Jalen Green goes international
Fresh off his rookie season with the Houston Rockets, Green reveals a new role with the fledgling East Asia Super League that draws him closer to his Filipino heritage
Houston Rockets guard Jalen Green, freshly named to the All-Rookie First Team last month, is expanding his profile internationally as he moves into his second NBA season.
In a recent phone interview, Green told me he is joining the East Asia Super League — which will feature teams from greater China, Japan, Korea and the Philippines — as an ambassador and investor. Retired NBAers Baron Davis, Metta Sandiford-Artest and Shane Battier hold similar roles with the fledgling league.

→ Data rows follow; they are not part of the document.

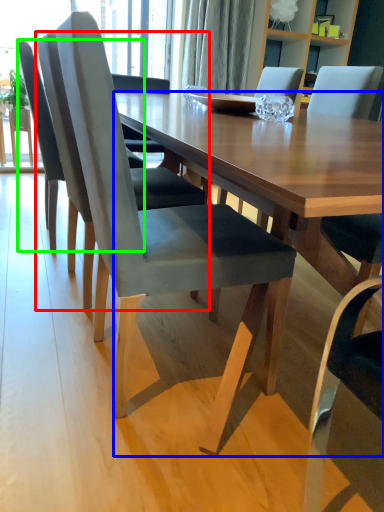
Question: Estimate the real-world distances between objects in this image. Which object is farther from chair (highlighted by a red box), desk (highlighted by a blue box) or chair (highlighted by a green box)?

Choices:
 (A) desk
 (B) chair

Answer: (A)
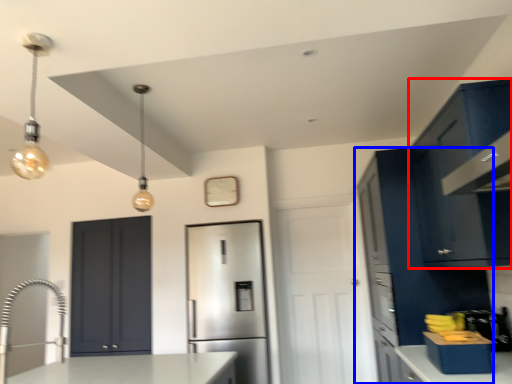
Question: Which object appears farthest to the camera in this image, cabinetry (highlighted by a red box) or cabinetry (highlighted by a blue box)?

Choices:
 (A) cabinetry
 (B) cabinetry

Answer: (B)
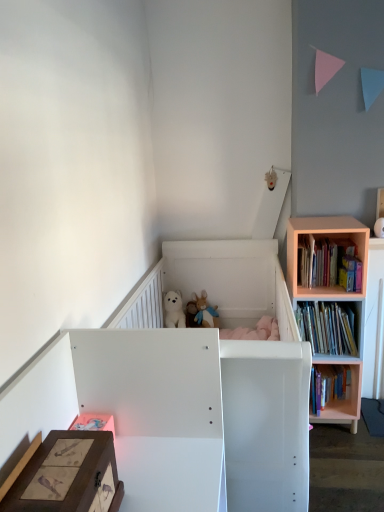
The image size is (384, 512). Describe the element at coordinates (174, 310) in the screenshot. I see `white plush bear at upper center` at that location.

This screenshot has width=384, height=512. What are the coordinates of `wooden bookshelf at right, the 1th book from the top` in the screenshot? It's located at (329, 263).

What do you see at coordinates (332, 300) in the screenshot? The height and width of the screenshot is (512, 384). I see `pink wood bookshelf at right` at bounding box center [332, 300].

The height and width of the screenshot is (512, 384). What do you see at coordinates (329, 386) in the screenshot?
I see `hardcover book at right, arranged as the third book when viewed from the top` at bounding box center [329, 386].

The width and height of the screenshot is (384, 512). Identify the location of matte white vase at upper right, which is the 1th toy from right to left. (379, 227).

Identify the location of white matte infant bed at center. This screenshot has width=384, height=512. (185, 388).

Is white plush bear at upper center behind wooden bookshelf at right, the 1th book from the top?

Yes, white plush bear at upper center is further from the viewer.

Is white plush bear at upper center not within wooden bookshelf at right, the 1th book from the top?

Indeed, white plush bear at upper center is completely outside wooden bookshelf at right, the 1th book from the top.

From the image's perspective, between white plush bear at upper center and wooden bookshelf at right, positioned as the 3th book in bottom-to-top order, who is located below?

white plush bear at upper center appears lower in the image.

Considering the sizes of objects white plush bear at upper center and wooden bookshelf at right, positioned as the 3th book in bottom-to-top order, in the image provided, who is shorter, white plush bear at upper center or wooden bookshelf at right, positioned as the 3th book in bottom-to-top order,?

white plush bear at upper center.

Is wooden bookshelf at right, positioned as the 3th book in bottom-to-top order, positioned with its back to white matte infant bed at center?

wooden bookshelf at right, positioned as the 3th book in bottom-to-top order, is not turned away from white matte infant bed at center.

Which is more to the left, wooden bookshelf at right, the 1th book from the top, or white matte infant bed at center?

Positioned to the left is white matte infant bed at center.

Is wooden bookshelf at right, the 1th book from the top, positioned in front of white matte infant bed at center?

No, wooden bookshelf at right, the 1th book from the top, is further to the viewer.

Is wooden bookshelf at right, the 1th book from the top, located outside white matte infant bed at center?

Absolutely, wooden bookshelf at right, the 1th book from the top, is external to white matte infant bed at center.

Is white matte infant bed at center not close to wooden storage box at lower left?

No, white matte infant bed at center is not far from wooden storage box at lower left.

Is white matte infant bed at center thinner than wooden storage box at lower left?

No.

How many degrees apart are the facing directions of white matte infant bed at center and wooden storage box at lower left?

They differ by 0.506 degrees in their facing directions.

Considering the positions of points (336, 266) and (380, 233), is point (336, 266) farther from camera compared to point (380, 233)?

No, it is not.

Is wooden bookshelf at right, positioned as the 3th book in bottom-to-top order, taller than matte white vase at upper right, the first toy from the front?

Yes.

Is wooden bookshelf at right, positioned as the 3th book in bottom-to-top order, beside matte white vase at upper right, the first toy from the front?

No, wooden bookshelf at right, positioned as the 3th book in bottom-to-top order, is not beside matte white vase at upper right, the first toy from the front.

Is matte white vase at upper right, which ranks as the 1th toy in top-to-bottom order, at the back of wooden bookshelf at right, the 1th book from the top?

That's not correct — wooden bookshelf at right, the 1th book from the top, is not looking away from matte white vase at upper right, which ranks as the 1th toy in top-to-bottom order.

From the image's perspective, which is above, matte white vase at upper right, positioned as the second toy in bottom-to-top order, or wooden storage box at lower left?

matte white vase at upper right, positioned as the second toy in bottom-to-top order, appears higher in the image.

Is matte white vase at upper right, marked as the second toy in a left-to-right arrangement, shorter than wooden storage box at lower left?

Yes.

In the scene shown: Is wooden bookshelf at right, the 1th book from the top, in front of white plush bear at upper center?

Yes, wooden bookshelf at right, the 1th book from the top, is closer to the viewer.

Considering the sizes of wooden bookshelf at right, the 1th book from the top, and white plush bear at upper center in the image, is wooden bookshelf at right, the 1th book from the top, wider or thinner than white plush bear at upper center?

In the image, wooden bookshelf at right, the 1th book from the top, appears to be wider than white plush bear at upper center.

From a real-world perspective, does wooden bookshelf at right, the 1th book from the top, stand above white plush bear at upper center?

Yes.

From the image's perspective, is wooden bookshelf at right, the 1th book from the top, below white plush bear at upper center?

No.

Considering the relative sizes of hardcover book at right, arranged as the third book when viewed from the top, and white matte infant bed at center in the image provided, is hardcover book at right, arranged as the third book when viewed from the top, thinner than white matte infant bed at center?

Yes.

From a real-world perspective, between hardcover book at right, the 1th book from the bottom, and white matte infant bed at center, who is vertically higher?

white matte infant bed at center.

Consider the image. Is the position of hardcover book at right, arranged as the third book when viewed from the top, less distant than that of white matte infant bed at center?

No, hardcover book at right, arranged as the third book when viewed from the top, is further to the viewer.

Is hardcover book at right, the 1th book from the bottom, positioned far away from white matte infant bed at center?

Absolutely, hardcover book at right, the 1th book from the bottom, is distant from white matte infant bed at center.

Image resolution: width=384 pixels, height=512 pixels. I want to click on book that is the 2nd object above the white plush bear at upper center (from a real-world perspective), so click(x=329, y=263).

The width and height of the screenshot is (384, 512). I want to click on infant bed on the left of wooden bookshelf at right, positioned as the 3th book in bottom-to-top order, so click(185, 388).

When comparing their distances from hardcover book at right, arranged as the third book when viewed from the top, does wooden bookshelf at right, the 1th book from the top, or matte white vase at upper right, positioned as the second toy in bottom-to-top order, seem further?

matte white vase at upper right, positioned as the second toy in bottom-to-top order, lies further to hardcover book at right, arranged as the third book when viewed from the top, than the other object.

Looking at the image, which one is located further to wooden bookshelf at right, the 1th book from the top, white plush bear at upper center or fluffy plush toys at center, the first toy when ordered from left to right?

Among the two, white plush bear at upper center is located further to wooden bookshelf at right, the 1th book from the top.

Estimate the real-world distances between objects in this image. Which object is closer to white plush bear at upper center, wooden storage box at lower left or wooden bookshelf at right, the 1th book from the top?

Among the two, wooden bookshelf at right, the 1th book from the top, is located nearer to white plush bear at upper center.

Which object lies nearer to the anchor point wooden bookshelf at right, positioned as the 3th book in bottom-to-top order, hardcover books at right, which is the 2th book from top to bottom, or pink wood bookshelf at right?

pink wood bookshelf at right is closer to wooden bookshelf at right, positioned as the 3th book in bottom-to-top order.

Based on their spatial positions, is pink wood bookshelf at right or white plush bear at upper center further from hardcover book at right, arranged as the third book when viewed from the top?

white plush bear at upper center lies further to hardcover book at right, arranged as the third book when viewed from the top, than the other object.

Considering their positions, is hardcover book at right, the 1th book from the bottom, positioned further to hardcover books at right, which is the 2th book from top to bottom, than fluffy plush toys at center, the first toy when ordered from left to right?

fluffy plush toys at center, the first toy when ordered from left to right.

Based on their spatial positions, is pink wood bookshelf at right or wooden storage box at lower left closer to white matte infant bed at center?

wooden storage box at lower left is positioned closer to the anchor white matte infant bed at center.

Considering their positions, is fluffy plush toys at center, placed as the first toy when sorted from back to front, positioned closer to wooden storage box at lower left than white matte infant bed at center?

white matte infant bed at center is closer to wooden storage box at lower left.

This screenshot has width=384, height=512. I want to click on shelf between wooden storage box at lower left and hardcover books at right, the 2th book ordered from the bottom, in the front-back direction, so click(x=332, y=300).

Find the location of `infant bed between wooden storage box at lower left and pink wood bookshelf at right in the front-back direction`. infant bed between wooden storage box at lower left and pink wood bookshelf at right in the front-back direction is located at coordinates (185, 388).

Identify the location of book between white matte infant bed at center and hardcover books at right, the 2th book ordered from the bottom, from front to back. The width and height of the screenshot is (384, 512). (329, 263).

Where is `infant bed between wooden storage box at lower left and hardcover books at right, which is the 2th book from top to bottom, in the front-back direction`? This screenshot has width=384, height=512. infant bed between wooden storage box at lower left and hardcover books at right, which is the 2th book from top to bottom, in the front-back direction is located at coordinates (185, 388).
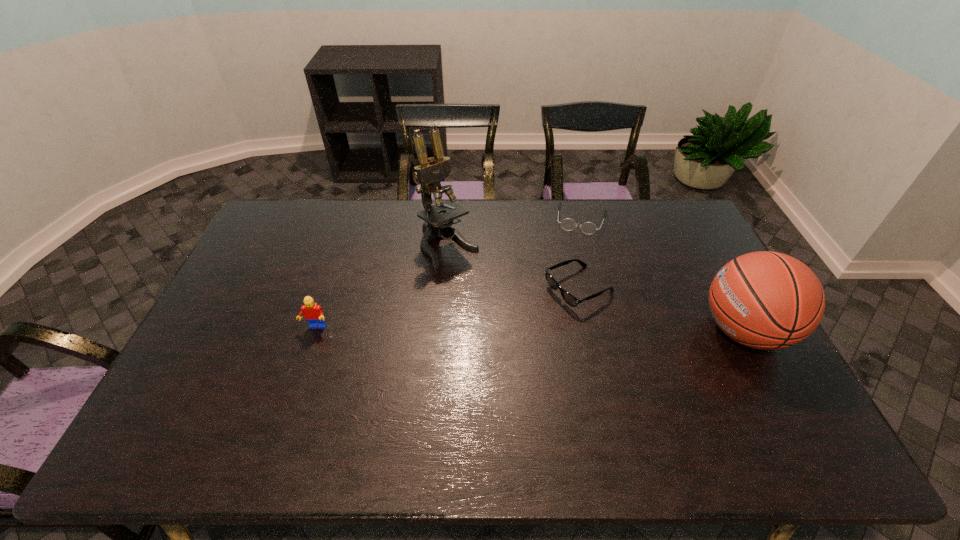
At what (x,y) coordinates should I click in order to perform the action: click on vacant space located 0.140m on the logo side of the fourth shortest object. Please return your answer as a coordinate pair (x, y). The height and width of the screenshot is (540, 960). Looking at the image, I should click on (650, 330).

Where is `free point located 0.310m on the logo side of the fourth shortest object`? free point located 0.310m on the logo side of the fourth shortest object is located at coordinates (592, 330).

Image resolution: width=960 pixels, height=540 pixels. I want to click on vacant space located 0.360m on the logo side of the fourth shortest object, so click(575, 330).

Locate an element on the screen. The width and height of the screenshot is (960, 540). vacant area located at the eyepieces of the tallest object is located at coordinates (499, 301).

Locate an element on the screen. The image size is (960, 540). free location located at the eyepieces of the tallest object is located at coordinates (507, 309).

Where is `vacant space located 0.210m at the eyepieces of the tallest object`? This screenshot has width=960, height=540. vacant space located 0.210m at the eyepieces of the tallest object is located at coordinates (503, 305).

This screenshot has height=540, width=960. I want to click on vacant space located 0.330m on the lenses of the nearer spectacles, so click(x=459, y=348).

The width and height of the screenshot is (960, 540). What are the coordinates of `vacant space located on the lenses of the nearer spectacles` in the screenshot? It's located at pos(492,332).

Locate an element on the screen. This screenshot has height=540, width=960. vacant space located 0.170m on the lenses of the nearer spectacles is located at coordinates point(506,325).

Image resolution: width=960 pixels, height=540 pixels. What are the coordinates of `vacant space located through the lenses of the shortest object` in the screenshot? It's located at (561, 312).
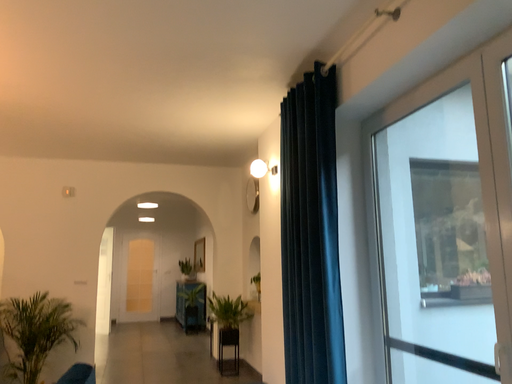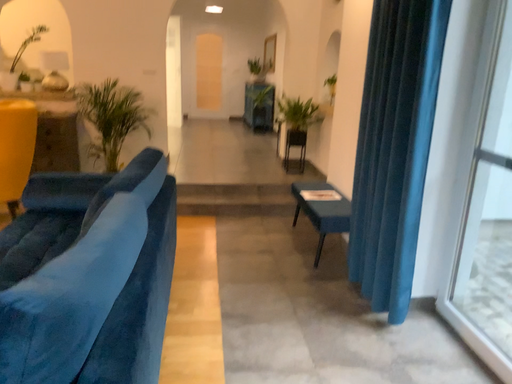
Question: Which way did the camera rotate in the video?

Choices:
 (A) rotated right
 (B) rotated left

Answer: (B)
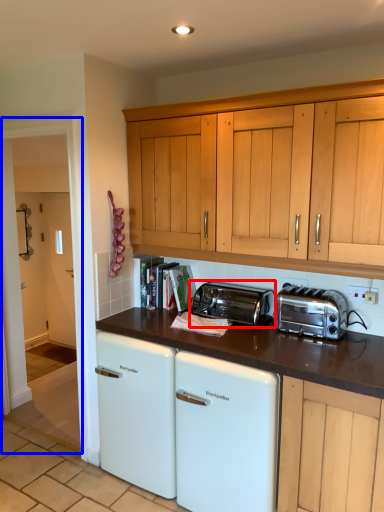
Question: Among these objects, which one is farthest to the camera, toaster (highlighted by a red box) or glass door (highlighted by a blue box)?

Choices:
 (A) toaster
 (B) glass door

Answer: (B)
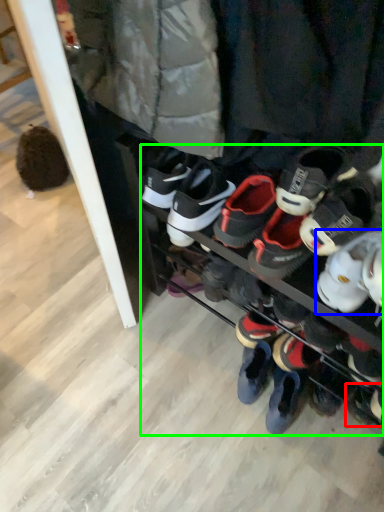
Question: Considering the real-world distances, which object is closest to footwear (highlighted by a red box)? footwear (highlighted by a blue box) or footwear (highlighted by a green box).

Choices:
 (A) footwear
 (B) footwear

Answer: (B)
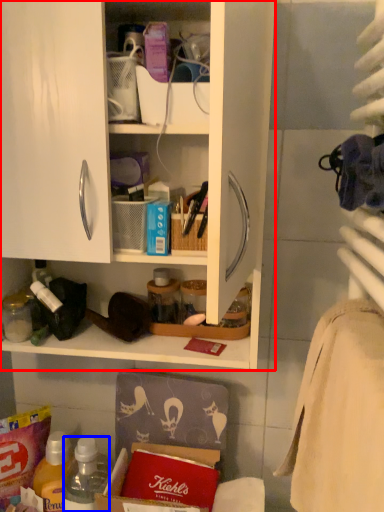
Question: Which of the following is the farthest to the observer, cabinetry (highlighted by a red box) or bottle (highlighted by a blue box)?

Choices:
 (A) cabinetry
 (B) bottle

Answer: (B)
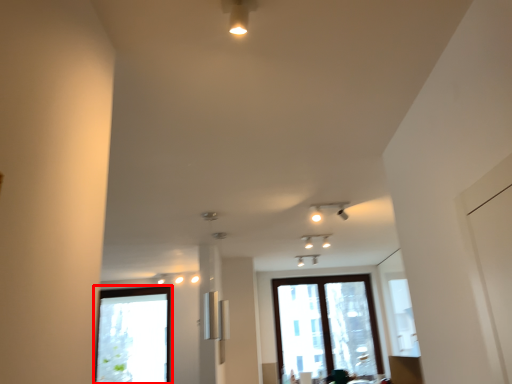
Question: From the image, what is the correct spatial relationship of window (annotated by the red box) in relation to window?

Choices:
 (A) left
 (B) right

Answer: (A)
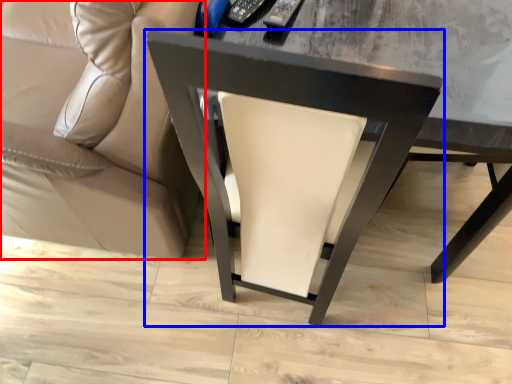
Question: Which point is closer to the camera, studio couch (highlighted by a red box) or chair (highlighted by a blue box)?

Choices:
 (A) studio couch
 (B) chair

Answer: (A)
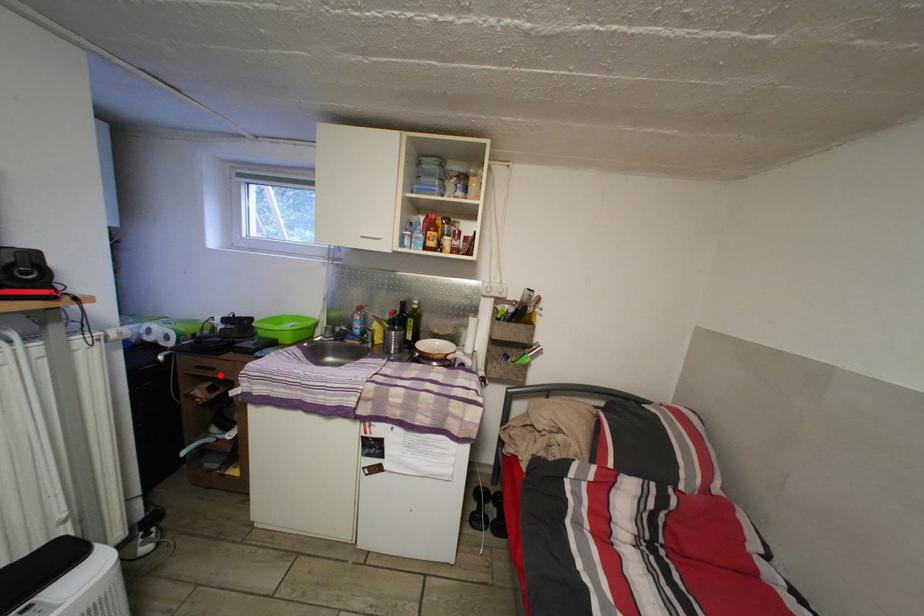
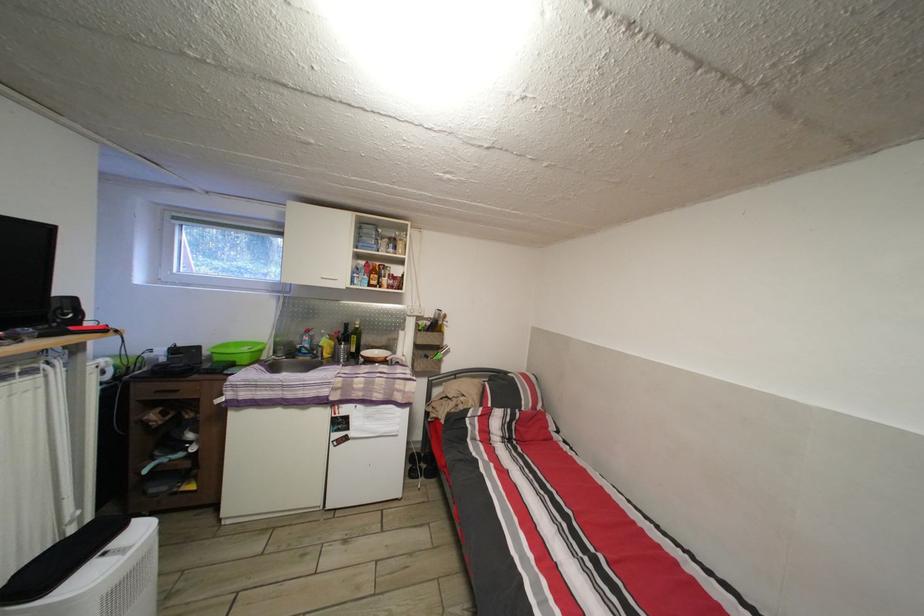
Where in the second image is the point corresponding to the highlighted location from the first image?

(184, 398)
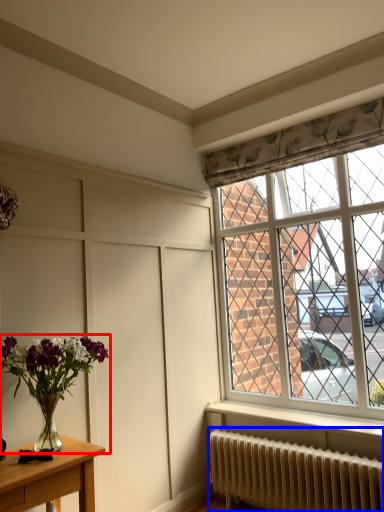
Question: Among these objects, which one is farthest to the camera, houseplant (highlighted by a red box) or radiator (highlighted by a blue box)?

Choices:
 (A) houseplant
 (B) radiator

Answer: (B)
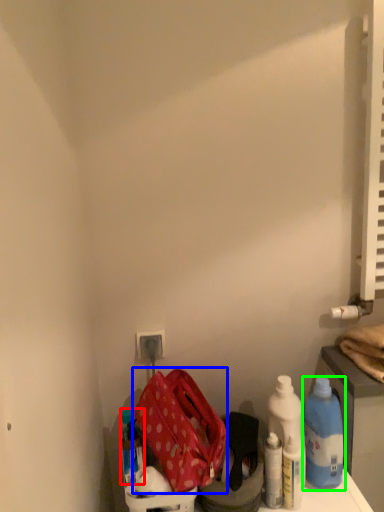
Question: Based on their relative distances, which object is farther from bottle (highlighted by a red box)? Choose from kit (highlighted by a blue box) and bottle (highlighted by a green box).

Choices:
 (A) kit
 (B) bottle

Answer: (B)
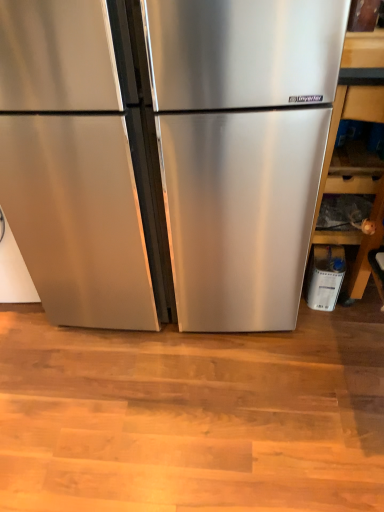
The width and height of the screenshot is (384, 512). What do you see at coordinates (169, 158) in the screenshot?
I see `stainless steel refrigerator at center` at bounding box center [169, 158].

You are a GUI agent. You are given a task and a screenshot of the screen. Output one action in this format:
    pyautogui.click(x=<x>, y=<y>)
    Task: Click on the stainless steel refrigerator at center
    The image size is (384, 512).
    Given the screenshot: What is the action you would take?
    pyautogui.click(x=169, y=158)

You are a GUI agent. You are given a task and a screenshot of the screen. Output one action in this format:
    pyautogui.click(x=<x>, y=<y>)
    Task: Click on the stainless steel refrigerator at center
    
    Given the screenshot: What is the action you would take?
    pyautogui.click(x=169, y=158)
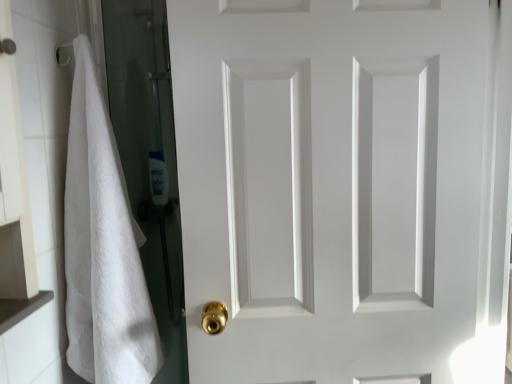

Born to a Filipino mother and having quickly emerged as a franchise cornerstone for a Houston team that has long been one of Asia’s most popular, Green already had a significant standing in the region. That only figures to expand now through his association with the EASL, which is scheduled to unveil its new format in October featuring eight teams in Asia’s first interleague competition sanctioned by FIBA, basketball’s world governing body.
“I just want to put the Asian basketball community on the map,” Green said, expressing hope that he can be “an inspiration for the next generation of hoopers in Asia.”
“Especially in the Philippines,” Green added, “because I have background there.”
Green, drafted No. 2 overall by the Rockets in 2021 after Detroit’s selection of Cade Cunningham, is just the third player in NBA history of Filipino descent (joining Raymond Townsend and Jordan Clarkson) and has been immensely popular in the Philippines since scoring 51 points in a game at the Mall of Asia Arena in 2018 on his first trip to his mother Bree Purganan’s homeland.